Cade knelt with his head bowed, surrounded by the colorful lanterns of his magic, untouched by the storms.
“Cade!” she cried.
If he heard her above the wind, he did not move.
Isabel stumbled and staggered through the mud left when the ocean retreated to allow her passage. She splashed into a puddle and rose with effort. Breathless, she looked him over, not convinced he was alive. He was so still, drenched and bleeding.
“Cade!” she called again. “You must stop this!”
He shifted without lifting his head.
“Cade!”
“Yer dead.” His low voice was ragged.
“I am here!” she said and focused on traversing the last few obstacles to reach him. “Cade, you will kill us all!”
“Can … no’ … stop … it.”
A sob welled up inside her. “You must! My brother … your cousins and kin … you will slay them! You will slay me!”

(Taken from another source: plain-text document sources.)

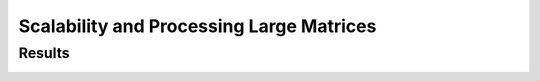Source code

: .. _perf-scalability:

Scalability and Processing Large Matrices
*****************************************


Results
=======

.. image:: ../_static/images/performance/compare_methods_analytic_matrix_logdet_time.png
   :align: center
   :height: 375
   :class: custom-dark

.. image:: ../_static/images/performance/compare_methods_analytic_matrix_logdet_accuracy.png
   :align: center
   :height: 375
   :class: custom-dark

.. image:: ../_static/images/performance/compare_methods_analytic_matrix_traceinv_time.png
   :align: center
   :class: custom-dark

.. image:: ../_static/images/performance/compare_methods_analytic_matrix_traceinv_accuracy.png
   :align: center
   :height: 375
   :class: custom-dark

.. image:: ../_static/images/performance/compare_methods_practical_matrix_logdet_time.png
   :align: center
   :class: custom-dark

.. image:: ../_static/images/performance/compare_methods_practical_matrix_logdet_accuracy.png
   :align: center
   :height: 375
   :class: custom-dark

“I am … weak. Can … no’ fight it.”
Her ankle twisted beneath her, and she fell once more. Fire shot through her, as burning and hot as when she had broken her shin falling from a horse. Trembling, Isabel swiped away tears and water from her face and rose. She limped forward. Reaching him at last, she dropped to her knees before him. “You can fight it. You must!” she said, voice cracking. “Your magic guided me here. It protected me so I could help you!”